Evaluating the clinical impact of routine whole genome sequencing in tuberculosis treatment decisions and the issue of isoniazid mono-resistance.

Background: The UK has implemented routine use of whole genome sequencing (WGS) in TB diagnostics. The WHO recommends addition of a fluoroquinolone for isoniazid mono-resistance, so early detection may be of use. The aim of this study was to describe the clinical utility and impact of WGS on treatment decisions for TB in a low incidence high resource clinical setting. The clinical turnaround time (TAT) for WGS was analysed in comparison to TB PCR using Xpert MTB/RIF (Cepheid, Sunnyvale, CA) results where available and subsequent phenotypic drug susceptibility testing (DST) when required.

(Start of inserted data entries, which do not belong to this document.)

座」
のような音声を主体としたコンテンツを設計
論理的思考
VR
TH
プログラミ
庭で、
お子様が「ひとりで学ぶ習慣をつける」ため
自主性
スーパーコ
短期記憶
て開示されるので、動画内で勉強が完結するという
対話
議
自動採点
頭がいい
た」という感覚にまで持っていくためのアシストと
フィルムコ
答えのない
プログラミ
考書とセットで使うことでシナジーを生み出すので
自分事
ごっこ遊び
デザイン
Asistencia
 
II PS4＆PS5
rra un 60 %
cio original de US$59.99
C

Methods: This was a retrospective analysis of TB cases from January 2018 to March 2019 in London. Susceptibility and TAT by WGS, phenotypic DST, TB PCR using Xpert MTB/RIF were correlated to drug changes in order to describe the utility of WGS on treatment decisions on isoniazid mono-resistance in a low incidence high resource setting.

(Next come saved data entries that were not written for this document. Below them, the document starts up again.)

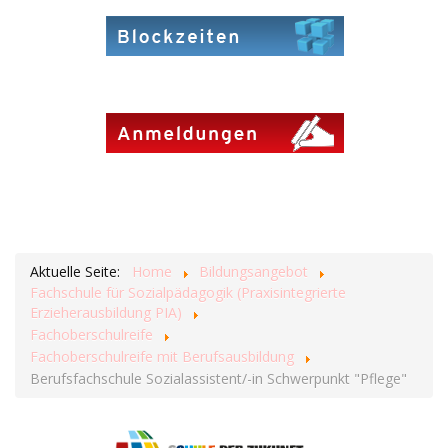
Aktuelle Seite:
Home
Bildungsangebot
Fachschule für Sozialpädagogik (Praxisintegrierte
Erzieherausbildung PIA)
Fachoberschulreife
Fachoberschulreife mit Berufsausbildung
Berufsfachschule Sozialassistent/-in Schwerpunkt "Pflege"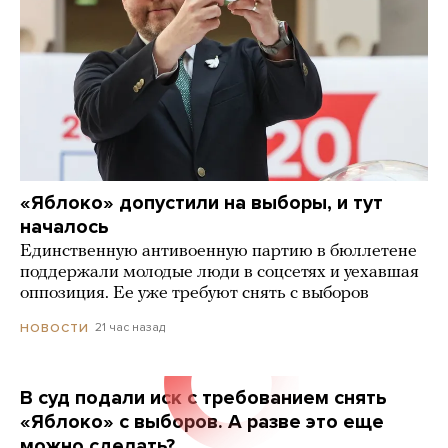
«Яблоко» допустили на выборы, и тут
началось
Единственную антивоенную партию в бюллетене
поддержали молодые люди в соцсетях и уехавшая
оппозиция. Ее уже требуют снять с выборов
21 час назад
НОВОСТИ
В суд подали иск с требованием снять
«Яблоко» с выборов. А разве это еще
можно сделать?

Results: 189 TB cases were identified; median age 44 years (IQR 28-60), m:f ratio 112:77, 7 with HIV and 6 with previous TB. 80/189 cases had a positive culture and WGS result. 50/80 were fully sensitive to 1st line treatment on WGS, and the rest required additional DST. 20/80 cases required drug changes; 12 were defined by WGS: 8 cases had isoniazid mono-resistance, 2 had MDR-TB, 1 had isoniazid and pyrazinamide resistance and 1 had ethambutol resistance. The median TAT for positive culture was 16 days (IQR 12.5-20.5); for WGS was 35 days (IQR 29.5-38.75) and for subsequent DST was 86 days (IQR 69.5-96.75), resulting in non-WHO regimens for a median of 50.5 days (IQR 28.0-65.0). 9/12 has TB PCRs (Xpert MTB/RIF), with a median TAT of 1 day.

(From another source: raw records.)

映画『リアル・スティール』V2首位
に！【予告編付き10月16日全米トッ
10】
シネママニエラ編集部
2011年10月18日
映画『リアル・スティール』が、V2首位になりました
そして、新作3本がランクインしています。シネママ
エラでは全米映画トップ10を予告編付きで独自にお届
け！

Conclusion: WGS clearly has a substantial role in our routine UK clinical settings with faster turnaround times in comparison to phenotypic DST. However, the majority of treatment changes defined by WGS were related to isoniazid resistance and given the 1 month TAT for WGS, it would be preferable to identify isoniazid resistance more quickly. Therefore if resources allow, diagnostic pathways should be optimised by parallel use of WGS and new molecular tests to rapidly identify isoniazid resistance in addition to rifampicin resistance and to minimise delays in starting WHO isoniazid resistance treatment.